Böylece bir önceki hafta 225,8 milyar dolar olan döviz mevduatı cumhuriyet tarihinin rekorunu kırarak 228,2 milyar dolara yükselmiştir.
Dolarizasyonu önlemek için yerli halkın ikna edilmesi çok önemlidir.
Halkın döviz alımından vazgeçmesi, döviz satışına başlaması için gereken tüm tedbirler alınmalıdır.
Bunun için hükümetin vaat ettiği hukuk, adalet reformlarının bir an önce yapılması, gerekiyorsa ilave faiz artırımı yoluyla TL mevduatının cazip kılınması düşünülebilir. Mevduat faizleri bu gün itibarıyla 15-16 aralığındadır. Bu faizin 18-20 aralığına yükseltilmesi gerekebilir.
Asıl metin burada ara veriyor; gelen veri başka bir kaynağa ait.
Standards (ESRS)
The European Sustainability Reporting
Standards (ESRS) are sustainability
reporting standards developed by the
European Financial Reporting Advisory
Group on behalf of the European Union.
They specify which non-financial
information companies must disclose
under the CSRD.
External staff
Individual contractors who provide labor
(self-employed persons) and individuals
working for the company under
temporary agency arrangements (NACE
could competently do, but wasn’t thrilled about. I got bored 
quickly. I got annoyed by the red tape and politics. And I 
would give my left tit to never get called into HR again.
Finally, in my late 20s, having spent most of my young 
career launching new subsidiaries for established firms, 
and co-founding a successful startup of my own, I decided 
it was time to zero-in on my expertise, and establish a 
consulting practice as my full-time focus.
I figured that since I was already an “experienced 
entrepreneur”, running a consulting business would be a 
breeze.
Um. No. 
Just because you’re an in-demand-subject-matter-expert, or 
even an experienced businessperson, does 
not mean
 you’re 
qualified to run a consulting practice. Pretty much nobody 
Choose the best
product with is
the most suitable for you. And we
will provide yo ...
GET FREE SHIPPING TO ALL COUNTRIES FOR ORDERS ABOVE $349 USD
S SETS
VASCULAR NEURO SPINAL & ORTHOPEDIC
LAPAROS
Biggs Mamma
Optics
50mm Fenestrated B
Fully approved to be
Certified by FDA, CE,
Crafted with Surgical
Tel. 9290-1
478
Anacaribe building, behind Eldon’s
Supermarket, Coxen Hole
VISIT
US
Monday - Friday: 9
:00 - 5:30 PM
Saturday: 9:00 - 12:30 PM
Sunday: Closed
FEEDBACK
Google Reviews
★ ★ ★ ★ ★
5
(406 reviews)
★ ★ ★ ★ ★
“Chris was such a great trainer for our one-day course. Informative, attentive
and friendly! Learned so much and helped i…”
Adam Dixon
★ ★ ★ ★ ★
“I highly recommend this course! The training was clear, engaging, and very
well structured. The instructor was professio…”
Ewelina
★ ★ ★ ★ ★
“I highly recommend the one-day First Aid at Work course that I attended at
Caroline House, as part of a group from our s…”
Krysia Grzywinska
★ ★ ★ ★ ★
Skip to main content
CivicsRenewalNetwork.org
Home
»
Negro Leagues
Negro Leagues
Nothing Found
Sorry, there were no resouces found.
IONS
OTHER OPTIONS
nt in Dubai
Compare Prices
Çözülmenin şartı TL’nin riskleri kapsayacak bir reel getiri sağlaması, enflasyonist bekleyişlerin kırılması, kur artışının faiz getirisinin altında kalacağının anlaşılması ve bu durumun uzunca bir süredir korunacağına kanaat getirilmesinden geçiyor.
Dolarizasyonun durdurulması, tersine çevrilmesi, kurların kontrol altına alınmasında hayati öneme sahiptir.
Aksi takdirde sadece yurt dışından para girişi ile piyasaları sakinleştirmek, ekonomide arzu edilen sonucu almak mümkün olamayabilir.